Tuesday, February 18, 2014

You Need to Get a New Bible, Chaplain!

It is Saturday, and I am once again looking forward to an evening with Pastor Brown at the dialysis center.  And I know just what he's going to ask me. After I gown up, fetch myself a stool, and hear all his updates (we missed last week because of the snow), he will turn to me expectantly and say "What've you been doing with my Bible this week?"

After I found him last Easter (if you don't know what I'm talking about, read the post called "Finding Nathaniel" from earlier this year), he told me how he'd come to disappear so thoroughly from the Community Care Center (CCC).  His granddaughter had taken the home health care aide certification class, and when she had passed the state test his daughter had brought him home to live with her.  His biggest worry when he lived at the CCC was that someone had sold a Bible that he thought a great deal about; he asked me repeatedly to pray that it hadn't been lost or sold.

One week, he was smiling when I came in and he said, "I knew you'd be here today. Get me that bag on my chair."
I brought him the plastic grocery sack hanging from the back of his wheelchair and he said, "Look in there."

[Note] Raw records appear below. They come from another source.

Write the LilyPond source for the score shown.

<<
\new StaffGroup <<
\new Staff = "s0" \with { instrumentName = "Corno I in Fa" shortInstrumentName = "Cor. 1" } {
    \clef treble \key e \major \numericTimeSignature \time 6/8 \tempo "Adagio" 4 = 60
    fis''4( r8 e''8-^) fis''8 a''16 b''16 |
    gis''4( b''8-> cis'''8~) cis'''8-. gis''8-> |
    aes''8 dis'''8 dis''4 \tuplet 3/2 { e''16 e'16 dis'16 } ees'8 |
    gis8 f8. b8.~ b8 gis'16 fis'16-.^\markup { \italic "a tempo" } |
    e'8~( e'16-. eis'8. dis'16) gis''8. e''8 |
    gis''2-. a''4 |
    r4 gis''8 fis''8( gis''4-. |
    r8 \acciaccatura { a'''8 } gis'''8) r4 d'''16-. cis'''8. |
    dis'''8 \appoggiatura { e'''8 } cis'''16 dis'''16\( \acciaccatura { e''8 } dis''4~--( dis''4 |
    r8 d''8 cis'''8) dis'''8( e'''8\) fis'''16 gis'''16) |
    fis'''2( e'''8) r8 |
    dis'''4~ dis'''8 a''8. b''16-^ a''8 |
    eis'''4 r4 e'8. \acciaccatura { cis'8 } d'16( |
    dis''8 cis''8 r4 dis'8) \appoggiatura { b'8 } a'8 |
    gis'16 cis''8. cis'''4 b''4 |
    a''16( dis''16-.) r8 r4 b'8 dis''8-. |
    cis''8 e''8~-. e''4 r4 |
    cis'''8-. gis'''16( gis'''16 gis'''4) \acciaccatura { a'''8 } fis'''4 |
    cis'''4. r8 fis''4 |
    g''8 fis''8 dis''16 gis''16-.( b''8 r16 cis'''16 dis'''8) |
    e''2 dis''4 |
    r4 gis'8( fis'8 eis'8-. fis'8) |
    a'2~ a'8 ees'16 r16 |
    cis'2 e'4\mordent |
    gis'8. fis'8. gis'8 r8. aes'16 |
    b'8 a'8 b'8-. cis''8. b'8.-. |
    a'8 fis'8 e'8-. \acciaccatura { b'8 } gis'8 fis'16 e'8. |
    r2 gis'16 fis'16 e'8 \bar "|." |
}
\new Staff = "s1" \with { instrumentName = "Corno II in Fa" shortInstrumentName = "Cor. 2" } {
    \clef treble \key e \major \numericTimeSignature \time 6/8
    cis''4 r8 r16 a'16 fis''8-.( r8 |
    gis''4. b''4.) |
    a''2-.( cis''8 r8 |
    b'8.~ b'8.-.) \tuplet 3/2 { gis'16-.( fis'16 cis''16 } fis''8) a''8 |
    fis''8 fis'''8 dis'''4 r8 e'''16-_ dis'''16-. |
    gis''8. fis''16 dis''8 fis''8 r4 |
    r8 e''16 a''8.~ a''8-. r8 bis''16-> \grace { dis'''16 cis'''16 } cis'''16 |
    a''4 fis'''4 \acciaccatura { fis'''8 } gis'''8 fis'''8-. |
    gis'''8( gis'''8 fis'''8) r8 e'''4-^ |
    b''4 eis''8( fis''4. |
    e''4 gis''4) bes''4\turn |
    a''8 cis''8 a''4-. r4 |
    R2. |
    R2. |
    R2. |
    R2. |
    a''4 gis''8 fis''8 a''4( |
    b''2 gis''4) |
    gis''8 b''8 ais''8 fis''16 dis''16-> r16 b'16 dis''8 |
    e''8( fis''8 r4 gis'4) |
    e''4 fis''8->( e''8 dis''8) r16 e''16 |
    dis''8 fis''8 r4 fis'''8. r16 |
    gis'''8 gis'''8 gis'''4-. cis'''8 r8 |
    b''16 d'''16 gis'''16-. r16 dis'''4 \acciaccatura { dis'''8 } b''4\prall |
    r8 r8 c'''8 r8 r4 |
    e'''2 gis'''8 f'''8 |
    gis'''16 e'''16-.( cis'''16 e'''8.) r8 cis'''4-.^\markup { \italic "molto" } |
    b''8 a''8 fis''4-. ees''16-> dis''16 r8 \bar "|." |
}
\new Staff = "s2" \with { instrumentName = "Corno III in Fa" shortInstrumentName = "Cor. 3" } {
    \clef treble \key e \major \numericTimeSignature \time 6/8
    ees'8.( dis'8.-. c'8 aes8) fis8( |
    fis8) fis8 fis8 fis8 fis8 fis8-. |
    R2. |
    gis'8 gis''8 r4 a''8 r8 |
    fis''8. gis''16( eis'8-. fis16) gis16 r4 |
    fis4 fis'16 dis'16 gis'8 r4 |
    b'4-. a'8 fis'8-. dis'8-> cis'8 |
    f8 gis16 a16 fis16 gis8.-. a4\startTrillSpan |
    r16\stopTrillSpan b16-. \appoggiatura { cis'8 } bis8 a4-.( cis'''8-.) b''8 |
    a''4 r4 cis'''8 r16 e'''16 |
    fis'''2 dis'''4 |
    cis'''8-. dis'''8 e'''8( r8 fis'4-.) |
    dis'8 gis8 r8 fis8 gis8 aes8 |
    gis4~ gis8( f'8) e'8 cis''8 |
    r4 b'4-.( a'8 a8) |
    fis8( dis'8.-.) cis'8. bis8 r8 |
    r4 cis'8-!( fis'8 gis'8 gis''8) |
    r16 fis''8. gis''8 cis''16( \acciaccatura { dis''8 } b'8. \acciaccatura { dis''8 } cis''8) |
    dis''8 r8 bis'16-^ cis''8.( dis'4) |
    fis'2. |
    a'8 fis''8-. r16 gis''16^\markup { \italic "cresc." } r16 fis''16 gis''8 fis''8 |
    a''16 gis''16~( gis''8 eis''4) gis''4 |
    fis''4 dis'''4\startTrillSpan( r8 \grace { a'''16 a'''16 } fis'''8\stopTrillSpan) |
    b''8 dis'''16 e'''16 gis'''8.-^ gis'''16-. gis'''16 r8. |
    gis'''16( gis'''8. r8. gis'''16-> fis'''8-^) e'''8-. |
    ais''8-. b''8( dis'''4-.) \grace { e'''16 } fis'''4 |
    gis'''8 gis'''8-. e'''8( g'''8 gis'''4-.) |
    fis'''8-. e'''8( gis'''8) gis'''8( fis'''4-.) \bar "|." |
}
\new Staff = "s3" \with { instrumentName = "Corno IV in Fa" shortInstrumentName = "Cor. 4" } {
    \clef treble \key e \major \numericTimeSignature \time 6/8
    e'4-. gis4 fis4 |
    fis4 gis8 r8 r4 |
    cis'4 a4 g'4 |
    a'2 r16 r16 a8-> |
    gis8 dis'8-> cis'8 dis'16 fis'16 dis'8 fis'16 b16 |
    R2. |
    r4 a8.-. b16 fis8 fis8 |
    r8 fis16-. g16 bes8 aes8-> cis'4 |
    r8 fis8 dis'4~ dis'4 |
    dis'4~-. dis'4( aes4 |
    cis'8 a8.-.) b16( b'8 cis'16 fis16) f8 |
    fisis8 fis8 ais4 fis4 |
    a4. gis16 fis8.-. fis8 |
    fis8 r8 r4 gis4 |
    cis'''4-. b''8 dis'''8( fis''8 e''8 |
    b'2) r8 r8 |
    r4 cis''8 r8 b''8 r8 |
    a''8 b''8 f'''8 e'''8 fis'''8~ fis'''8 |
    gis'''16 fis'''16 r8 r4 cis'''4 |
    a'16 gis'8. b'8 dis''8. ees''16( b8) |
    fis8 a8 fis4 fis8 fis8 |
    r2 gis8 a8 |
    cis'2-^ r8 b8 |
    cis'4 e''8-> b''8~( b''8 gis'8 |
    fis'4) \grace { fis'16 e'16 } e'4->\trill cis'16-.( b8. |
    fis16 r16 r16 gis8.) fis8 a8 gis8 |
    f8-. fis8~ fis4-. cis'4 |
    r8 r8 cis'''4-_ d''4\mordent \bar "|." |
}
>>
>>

Inside was a very battered Bible. The cover was nearly off, pages in the back were dropping out, and it had obviously been stuck together with plain present-wrapping tape a number of times.  As I held it he looked on with great eagerness.  "Read the inscription!" he commanded and I very gingerly opened the back cover.  Here is what was written inside, in faded sepia ink:

"Property of Nathaniel Brown (Military number,  Army division). Given him this Mother's day, May 13 1951, Kubayashi, Okinawa, by Chaplain Kraswell."  And there were two Scriptures afterward.

"Wow!" I said. "You were a youngster then, weren't you?"
"I surely was. That was when I was a green private in the Korean war.  I'd been wounded, you know, but not bad enough to get sent home; only bad enough to hurt and keep me from having any fun at all. So I called the chaplain over and I said 'I'm prayin', Chaplain. How come my prayers ain't bein' answered?' An he look me in the eye an' he said, 'You pray, son, but you don't believe. Tell you what you need to do...you need to take this here book, and read it, and learn Who you prayin' to, and then you pray, believin'."  
And then Chaplain Kraswell inscribed the Bible to him, handed it to him, and went about his business.  

The young Private Nathaniel Brown read that Bible, off and on, for many years; through the Korean War, and on into his posting in Germany, where it was finally lost when he left it behind. 25 years later, Staff Sergeant Nathaniel Brown finally prayed, believing, and came face to face with the Lord of Glory.  And then his old Bible from Chaplain Kraswell took on new meaning to him, and he went searching for it.  He started at Fort Lewis here in WA, and they sent him to three other bases, finally ending up at Fort Benning, where he was deployed from during his very first tour of duty.  There they promised to see what they could do and hung up the phone, and he thought it was over. 

His eyes lit up as he told me, "An' then, three months later, a package come to my door, and there it was!  They found it some way and sent it on back to me!"

I was completely awestruck to be holding such a miraculously-restored Bible, and I flipped through it carefully and then returned it to the sack. He told me about reading from that Bible in Germany and preaching from it in the US a half-century later, and how he carried it with him all the time until he came to the nursing home.

That evening I told my family about it, and by next Saturday I had some questions ready for him.  But as soon as I began asking him, he said, "Well, why don't you pull it out and see for yourself."
And so I did, and then he said, "Look back there at that inscription again," so I obediently opened the back cover. But this time, next to the sepia ink was something new, lettered carefully in black ink. It said,

Presented to Chaplain Debbe Carson, June 1, 2013, by Elder Nathaniel Brown.  Pray Believing.

"This is for you," he said. "I want you to have it...for your work."
He was as thrilled to give it to me as I was to have it, but it was -and is- in a fragile condition. My mother made a quilted cover for it and I carry it with me everywhere, using it in the nursing home, at church, and at co-op.  But the cover has now come completely apart, and whenever I take it out pages drift to the floor like leaves in the Fall.  Each time, someone looks at me, astonished, and says, "You need to get a new Bible, Chaplain."  And every week I tell them no, I don't; because I know that when I show up at the dialysis center on Saturday, Pastor Brown's going to ask me what I and his Bible have been doing that week, and I must unfailingly report.
  
So from time to time, I'll post updates on what I have been doing with Pastor Brown's Bible, so you can share in the adventure.